- [DIRECTIONS FOR THIS TASK]: Once the line containing "octubre de 2025" is located, output it and every line after it through the end of the records, exactly as written and nothing else.

BEGIN SUPPLIED DATA

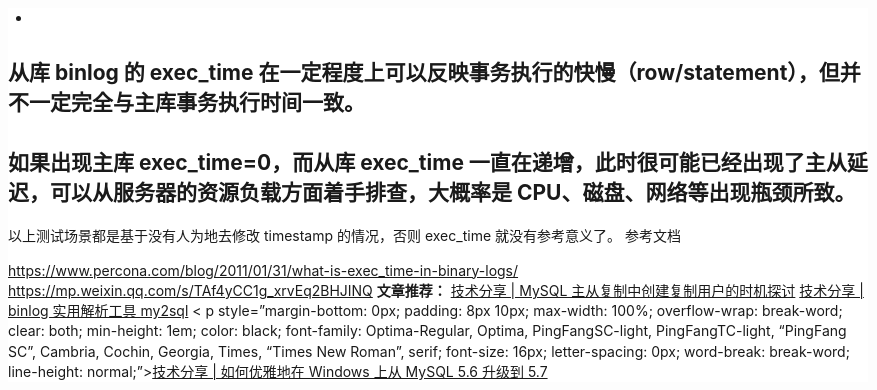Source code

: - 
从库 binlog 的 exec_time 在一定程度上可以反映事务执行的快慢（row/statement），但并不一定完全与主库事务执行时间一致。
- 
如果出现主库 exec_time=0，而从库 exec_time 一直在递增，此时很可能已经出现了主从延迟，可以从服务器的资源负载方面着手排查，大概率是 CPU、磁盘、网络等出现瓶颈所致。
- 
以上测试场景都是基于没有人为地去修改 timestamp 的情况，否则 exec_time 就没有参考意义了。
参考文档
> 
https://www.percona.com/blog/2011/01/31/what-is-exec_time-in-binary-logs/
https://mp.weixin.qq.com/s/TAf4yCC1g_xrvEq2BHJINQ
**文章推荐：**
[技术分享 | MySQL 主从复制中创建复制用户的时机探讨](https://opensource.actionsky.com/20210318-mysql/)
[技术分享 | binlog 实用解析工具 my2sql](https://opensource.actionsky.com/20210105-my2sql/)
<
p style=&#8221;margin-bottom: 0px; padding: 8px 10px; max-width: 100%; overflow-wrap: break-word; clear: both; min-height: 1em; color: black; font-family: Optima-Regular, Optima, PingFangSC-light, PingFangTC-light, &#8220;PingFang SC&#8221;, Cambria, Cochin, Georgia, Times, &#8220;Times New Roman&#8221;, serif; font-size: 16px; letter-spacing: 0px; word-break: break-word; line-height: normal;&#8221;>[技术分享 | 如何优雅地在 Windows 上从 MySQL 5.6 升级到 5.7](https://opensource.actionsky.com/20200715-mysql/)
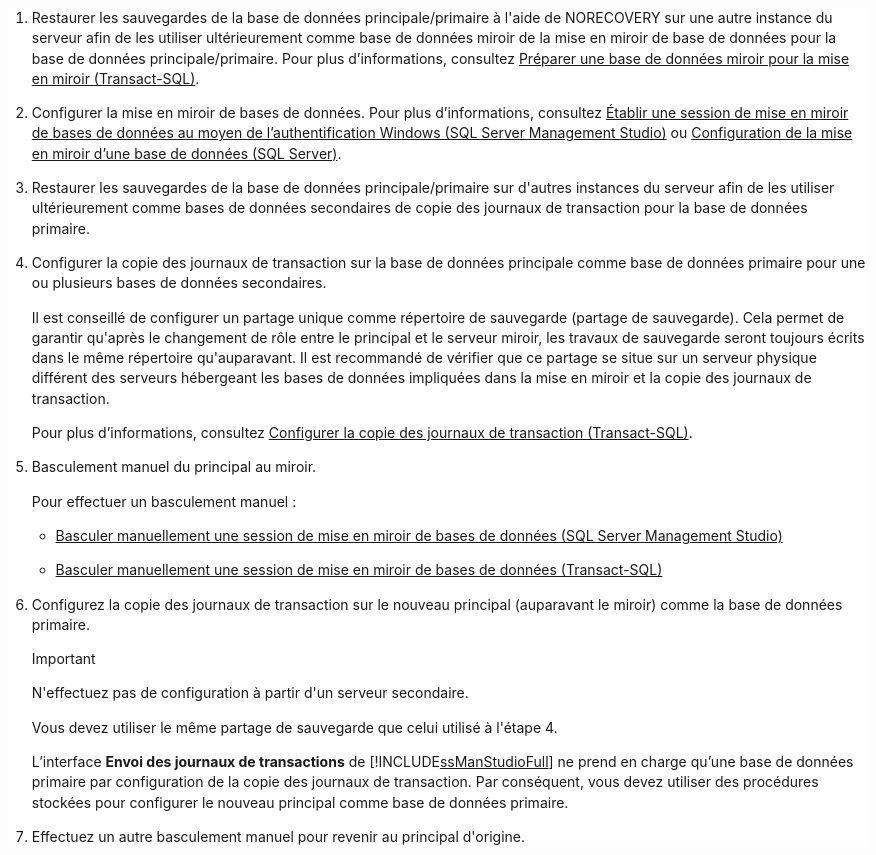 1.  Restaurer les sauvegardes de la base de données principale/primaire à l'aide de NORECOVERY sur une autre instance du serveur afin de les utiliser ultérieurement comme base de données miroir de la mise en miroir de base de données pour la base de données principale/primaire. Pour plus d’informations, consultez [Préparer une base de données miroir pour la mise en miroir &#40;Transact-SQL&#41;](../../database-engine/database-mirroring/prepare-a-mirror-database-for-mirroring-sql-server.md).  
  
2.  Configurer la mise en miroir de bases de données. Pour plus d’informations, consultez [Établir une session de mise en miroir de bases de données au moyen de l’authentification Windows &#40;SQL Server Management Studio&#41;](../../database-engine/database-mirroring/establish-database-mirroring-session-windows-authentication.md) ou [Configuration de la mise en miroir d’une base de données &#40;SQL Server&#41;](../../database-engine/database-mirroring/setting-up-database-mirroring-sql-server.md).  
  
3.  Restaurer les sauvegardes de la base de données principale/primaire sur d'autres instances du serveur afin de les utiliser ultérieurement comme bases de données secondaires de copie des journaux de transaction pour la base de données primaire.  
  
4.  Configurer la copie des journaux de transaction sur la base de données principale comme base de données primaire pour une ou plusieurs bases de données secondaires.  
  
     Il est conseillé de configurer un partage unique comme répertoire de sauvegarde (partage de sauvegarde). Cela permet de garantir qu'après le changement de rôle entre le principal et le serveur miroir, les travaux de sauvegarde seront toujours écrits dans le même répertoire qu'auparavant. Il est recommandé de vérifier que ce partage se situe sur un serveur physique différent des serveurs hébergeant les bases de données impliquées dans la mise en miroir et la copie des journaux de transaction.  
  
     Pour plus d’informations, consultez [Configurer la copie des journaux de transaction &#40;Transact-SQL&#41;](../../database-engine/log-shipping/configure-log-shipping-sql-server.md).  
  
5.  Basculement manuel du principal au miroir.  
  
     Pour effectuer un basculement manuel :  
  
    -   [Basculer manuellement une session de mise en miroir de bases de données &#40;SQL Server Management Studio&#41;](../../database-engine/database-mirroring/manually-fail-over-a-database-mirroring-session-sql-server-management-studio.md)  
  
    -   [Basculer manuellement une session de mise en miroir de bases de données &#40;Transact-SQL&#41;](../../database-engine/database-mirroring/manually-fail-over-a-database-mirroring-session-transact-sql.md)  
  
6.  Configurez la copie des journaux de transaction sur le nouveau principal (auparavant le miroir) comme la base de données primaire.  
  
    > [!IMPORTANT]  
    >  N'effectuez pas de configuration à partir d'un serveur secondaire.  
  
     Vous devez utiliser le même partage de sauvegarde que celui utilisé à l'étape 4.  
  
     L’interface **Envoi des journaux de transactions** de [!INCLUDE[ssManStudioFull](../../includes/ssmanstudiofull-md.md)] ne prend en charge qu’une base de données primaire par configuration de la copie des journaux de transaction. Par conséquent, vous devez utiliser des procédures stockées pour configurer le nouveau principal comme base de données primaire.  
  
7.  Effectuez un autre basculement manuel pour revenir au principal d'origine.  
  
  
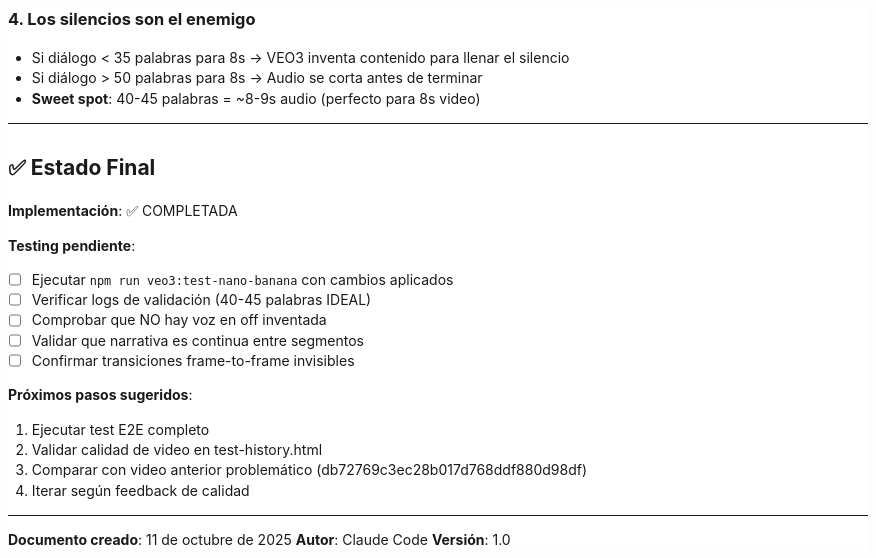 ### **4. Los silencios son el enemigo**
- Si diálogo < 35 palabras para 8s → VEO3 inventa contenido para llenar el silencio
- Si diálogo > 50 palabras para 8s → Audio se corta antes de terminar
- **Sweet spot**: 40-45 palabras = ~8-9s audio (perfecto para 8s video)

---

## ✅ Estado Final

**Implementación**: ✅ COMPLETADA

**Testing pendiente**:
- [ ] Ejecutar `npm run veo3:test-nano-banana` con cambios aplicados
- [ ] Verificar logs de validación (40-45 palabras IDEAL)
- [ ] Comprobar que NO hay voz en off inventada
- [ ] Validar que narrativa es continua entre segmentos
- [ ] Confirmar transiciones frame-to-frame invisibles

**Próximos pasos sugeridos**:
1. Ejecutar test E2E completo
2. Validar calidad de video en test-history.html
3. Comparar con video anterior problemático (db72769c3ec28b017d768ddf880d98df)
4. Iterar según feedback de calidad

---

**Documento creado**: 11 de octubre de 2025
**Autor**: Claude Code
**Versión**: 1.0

END SUPPLIED DATA

- [SOLUTION]:
**Documento creado**: 11 de octubre de 2025
**Autor**: Claude Code
**Versión**: 1.0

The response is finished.